■ **QUOTED PASSAGE**:
-------------------------

Posted on February 22, 2013 by The Director of Digital Media
Please enjoy this Dvar Torah by Mordechai Rackover (PEP '03)!
Mordechai Rackover is a Pardes Alum, a member of the PEP 3rd Cohort. He currently lives in Providence, RI with his wife Nechama Lea and their four kids. He is the associate university chaplain for the Jewish community of Brown University and the Rabbi of the Brown RISD Hillel Foundation He can be reached at mrackover at gmail dot com or on twitter @mrackover
The Book of Esther, the Megillah, was my first Biblical love. I had opportunity to delve into it as a McGill undergrad prior to my first yeshiva experiences and discovered that it is a brilliant text. The Megillah is balanced and suspenseful, sacred and absent of God, deadly serious and filled with [ribald] humor. In this short essay I want to show that an essential factor in the reading of the stories of the Megillah is the obedience and disobedience of the characters. We have been trained, as it were, to look for obedient God-fearing Biblical characters as role-models. But, a closer reading, will show that disobedience is often a critical positive shaper of the unfolding biblical narrative.
As children we were taught that the Megillah was full of women. There was, after all, a beauty pageant; Miss, soon to be Mrs, Persia! These were all the beauties of the land. As we’ve grown up we have come to understand that these women were exploited, afraid and pressed into a demeaning service wherein you could only gain notoriety by being the most memorable purveyor of sexual favors to a lecherous king.
But, in fact, we only have three named female characters, Vashti, Esther and Zeresh. Vashti, in a modern revisionist reading, has become a folk heroine for her obstinate refusal to give in to the king’s debased request. Esther, the Jewess, has always been cast was the heroine, after all, she brings deliverance to the Jews. Zeresh, the wife of Haman, has been considered a villain due to her association with her husband the chief antagonist of the Jews.
Vashti is the person who sets the story in motion. Asked to come before the drunken king and courtiers she refuses. Whether or not she was to be dressed or only adorned with her diadem is a matter of debate. I like to read the Megillah as I was taught to read Shakespeare as a high school student. Always imagine that there are two audiences: the pit and the box seats. The box seats filled with the upper crust were at the Globe Theatre to watch the art and absorb the story. The pit, filled with the lower classes, were there to be entertained, not only by the performance but also by the double-entendres that Shakespeare was so expert at. So back to Vashti, when the king summons her to appear in her royal diadem we can read the command in two ways: 1) come only in your diadem or, 2) appear before me and wear your diadem so everyone knows you are queen as you parade in. Big difference.
The Rabbis of the talmud preferred the bawdier reading because it cast Vashti and Ahashverosh in a worse light. It fits into their inclination toward reading Biblical tales as black and white, villain and hero, (see also, Isaac and Ishmael, Jacob and Esav). But, disturbingly, this interpretation has been so ingrained that the midrashim that explain her refusal have become the peshat that is taught to school children.

-------------------------

■ **TO DO**:
**1.** According to the essay on the Book of Esther, why did the Rabbis of the Talmud prefer the bawdier reading of the king's summons to Vashti?
**2.** Which three named female characters does the essay on the Book of Esther identify in the Megillah?
**3.** Quote the essay on the Book of Esther from "As children we" up to and including "a lecherous king.".

-------------------------

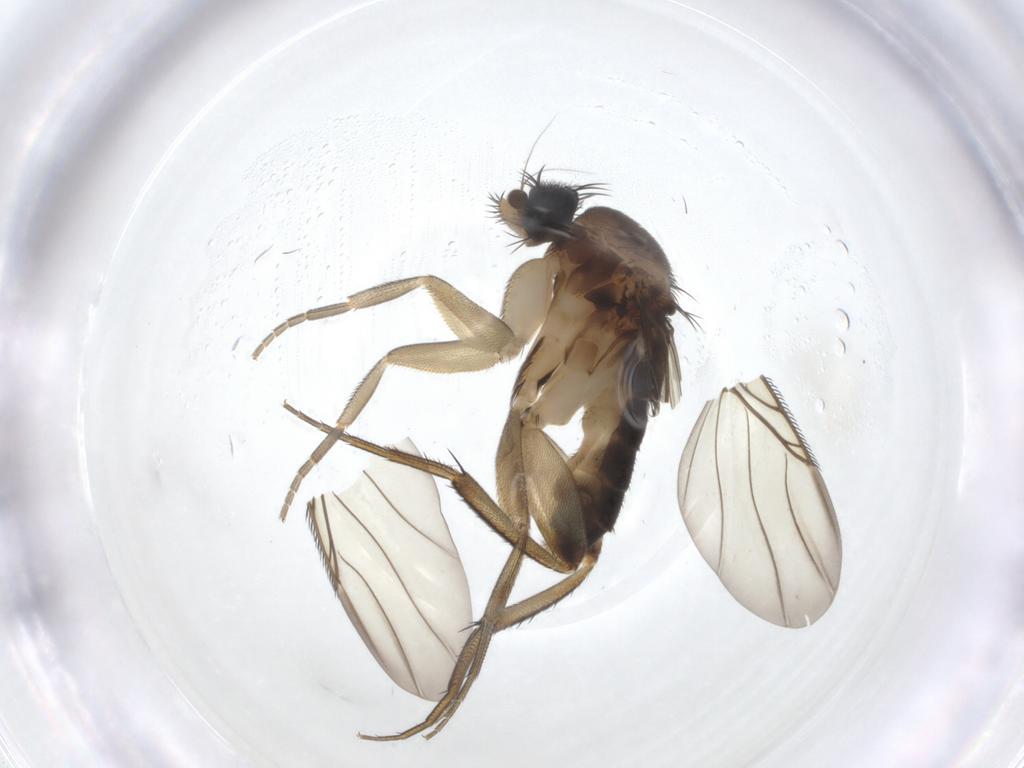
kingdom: Animalia
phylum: Arthropoda
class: Insecta
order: Diptera
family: Phoridae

-------------------------

■ **FULL SOLUTIONS**:
**1.** They preferred it because it cast Vashti and Ahashverosh in a worse light. It also matched their inclination to read Biblical tales in black and white, as stories of villain and hero.

**2.** Vashti, Esther and Zeresh.

**3.**
As children we were taught that the Megillah was full of women. There was, after all, a beauty pageant; Miss, soon to be Mrs, Persia! These were all the beauties of the land. As we’ve grown up we have come to understand that these women were exploited, afraid and pressed into a demeaning service wherein you could only gain notoriety by being the most memorable purveyor of sexual favors to a lecherous king.